Mas, de fato, ela meditou melhor: Carrasco tem sido estranho, consertando as tramelas das portas e dormindo muito tarde. É certo: desconfia. Mais cedo, mais tarde...
- Mais cedo, mais tarde - emendou o patrão, bem enfático -, mais cedo, mais tarde, ele, patrão, Zé Guaiaca, cochila no canto e só acorda com o estampido do tiro.
Tiro decerto dentro do olho, como o Carrasco mencionara, a fim de não se estragar o couro.
Credo! Não e não! A mulher, logo se viu para o lado de quem pendeu. E acatou.
Carrasco regressava de quinze dias. Tocando um gado negociado de longe, entrou pelo arraial da fazenda e remoía uma desconfiança da freguesia. Apeou e veio para a mulher. Sério, compenetrado. Ela lhe fez o gracejo das saudades.

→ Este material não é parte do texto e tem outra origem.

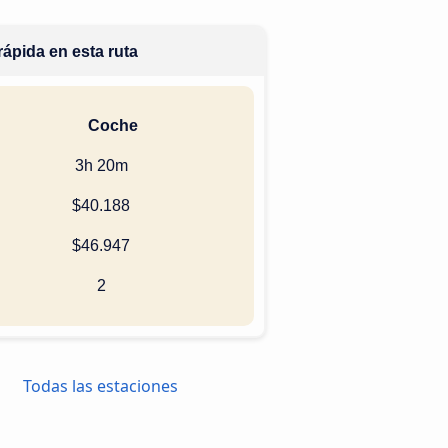
ápida en esta ruta
Coche
3h 20m
$40.188
$46.947
2
Todas las estaciones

A xícara de café, Carrasco nem suspeitou. Entornou na goela, logo um gosto adstringente sufocou. Tentou ver os arredores, as vistas eram turvas.
Dali para logo, o bucho encolheu, apertou. O tempo de vida, só de gemer um pedido derradeiro. Para o Zé Guaiaca, bom patrão e homem sério, acatar a Felícia e não deixar os outros piorarem a vida dela.
Conto integrante do livro "Fulanos e Sicranos", 2ª edição.